** Start SELECTED TEXT **

2024 marked another tumultuous year for BP, following the dramatic sacking of CEO Bernard Looney in September 2023 for misleading comments regarding relationships with colleagues. His successor, Murray Auchincloss, has reversed the firm’s ambitious renewable energy commitments, doubling down on oil and gas amidst increasing scrutiny from investors, as the firm’s share price continues to crumble.
In 2020, Looney positioned BP as the first ‘oil major’ to publicly announce a phase-out of oil and gas in favour of a cleaner future. BP pledged to cut oil and gas production by 40% by 2030 while increasing its renewable energy capacity from 2.5 GW to 50 GW. Additionally, BP halted geological exploration in new territories and slashed their world-renowned exploration team from over 700 staff to fewer than 100 within months. Exploration spending crashed from a peak of $4.6 billion in 2010 to less than $400 million annually, signalling a bold pivot to green energy.

This transformation echoed BP’s earlier attempt to reinvent itself with the “Beyond Petroleum” campaign in 2001. Then-CEO Lord Browne declared, “We need to reinvent the energy business, we need to go beyond petroleum.” Billions were invested in wind and solar farms, however, many of the investments failed and were quietly sold off over the next decade. Drawing on this previous calamity, Forbes reporter Scott Carpenter shrewdly remarked in 2020: “If the world does not follow the renewable energy transformation that BP is betting on, then investors might sour. What BP does then would be a true test of its commitment to today’s targets.”
By 2023, BP had already scaled back its planned oil and gas production cuts from 40% to 25%. In 2024, these cuts were scrapped entirely. While BP still targets net zero emissions by 2050, it is expanding production in Iraq, Kuwait, and Mexico to boost oil and gas output. New offshore wind investments have been delayed, a possible sale of BP Wind Energy is under consideration, and hiring in renewable energy divisions has been frozen. BP’s CEO is adamant that the firm’s “direction is the same,” but this shift mirrors broader industry trends. BP’s rival Shell has reduced its presence in the European and Chinese electricity markets while curtailing offshore wind and low-carbon investments to reduce costs by $3 billion.
BP’s strategic pivot has partly been enforced by its worsening financial performance. Since 2020, BP’s share price has dropped by 20%, leaving the company valued at $75 billion, far below its $250 billion valuation in 2006. Shareholders have signalled that renewable energy investments are not meeting their desire for short-term returns. Furthermore, BP risks being trapped in the so-called “valley of death,” where they are neither an oil company nor a renewable energy firm. Critically, current shareholders are uninterested in owning a renewable energy company and will likely sell once 20% of revenue is green, while climate-conscious investors may not buy in until BP achieves 50% green revenue.

** End SELECTED TEXT **
** Start MATERIAL PROVIDED **

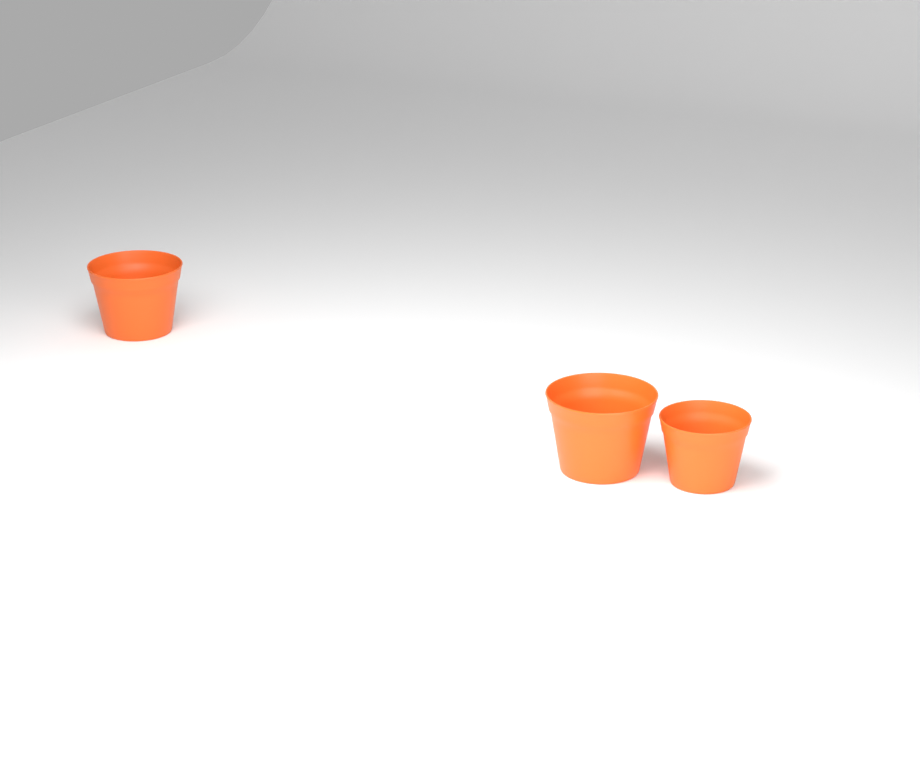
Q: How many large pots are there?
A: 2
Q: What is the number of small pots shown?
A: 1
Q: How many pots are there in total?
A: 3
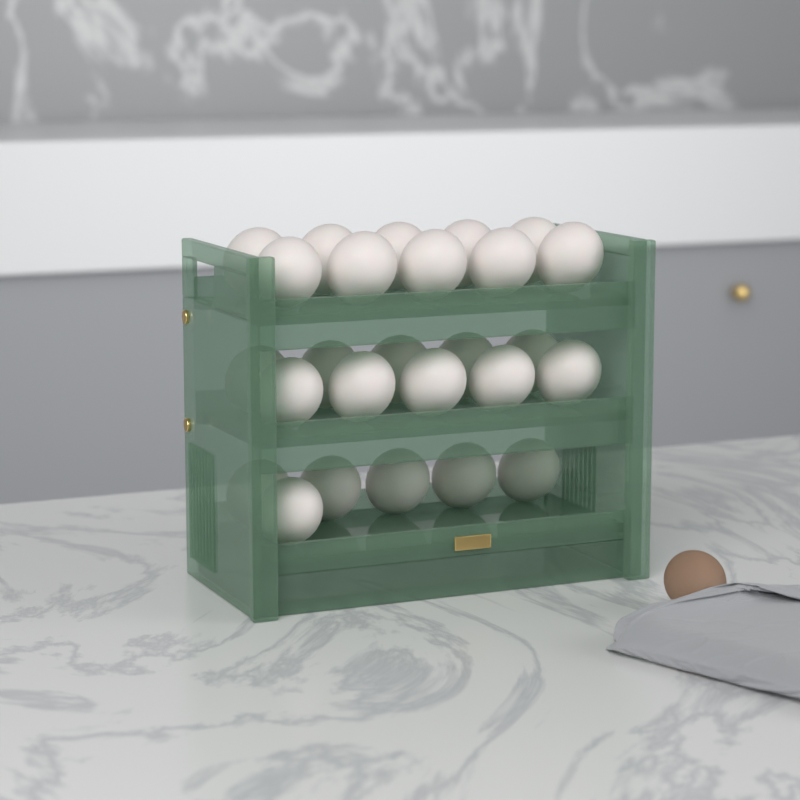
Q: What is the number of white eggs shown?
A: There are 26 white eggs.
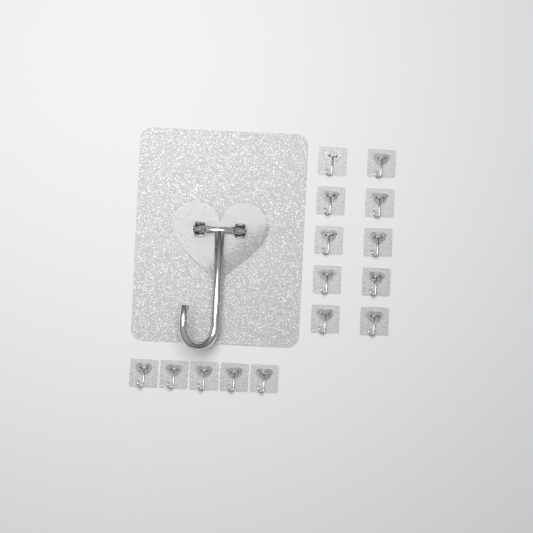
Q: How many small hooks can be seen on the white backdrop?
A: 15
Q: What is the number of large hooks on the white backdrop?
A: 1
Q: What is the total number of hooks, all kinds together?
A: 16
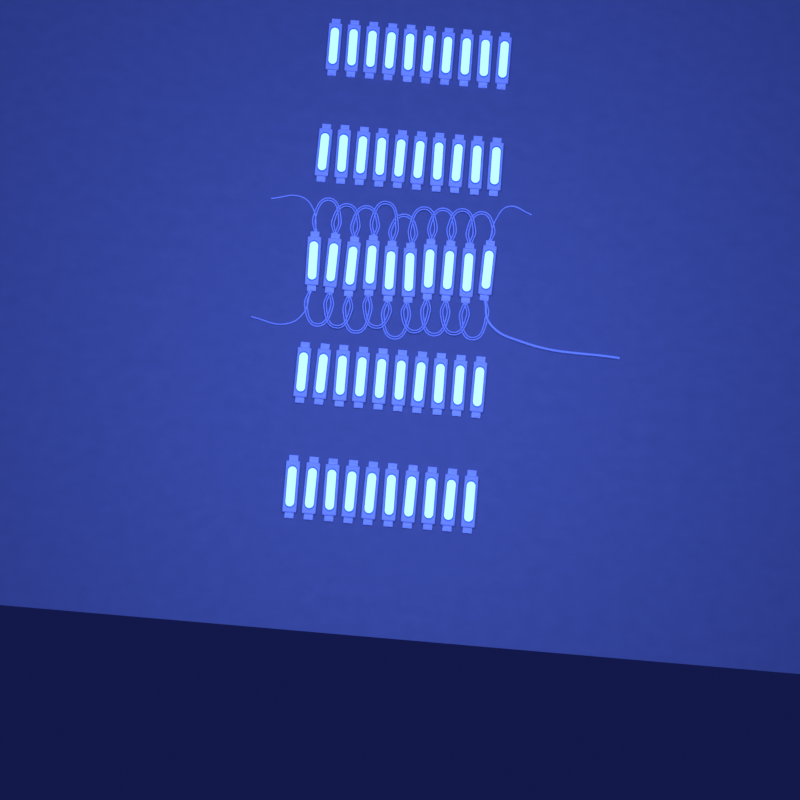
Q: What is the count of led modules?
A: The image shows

** End MATERIAL PROVIDED **

* **REQUESTS**
A: According to the BP article, how many staff were on BP's exploration team before it was cut?
B: Transcribe the BP article, starting at the words "2024 marked another" and stopping after "continues to crumble.".

* **WORKED SOLUTIONS**
A: Over 700 staff.

B:
2024 marked another tumultuous year for BP, following the dramatic sacking of CEO Bernard Looney in September 2023 for misleading comments regarding relationships with colleagues. His successor, Murray Auchincloss, has reversed the firm’s ambitious renewable energy commitments, doubling down on oil and gas amidst increasing scrutiny from investors, as the firm’s share price continues to crumble.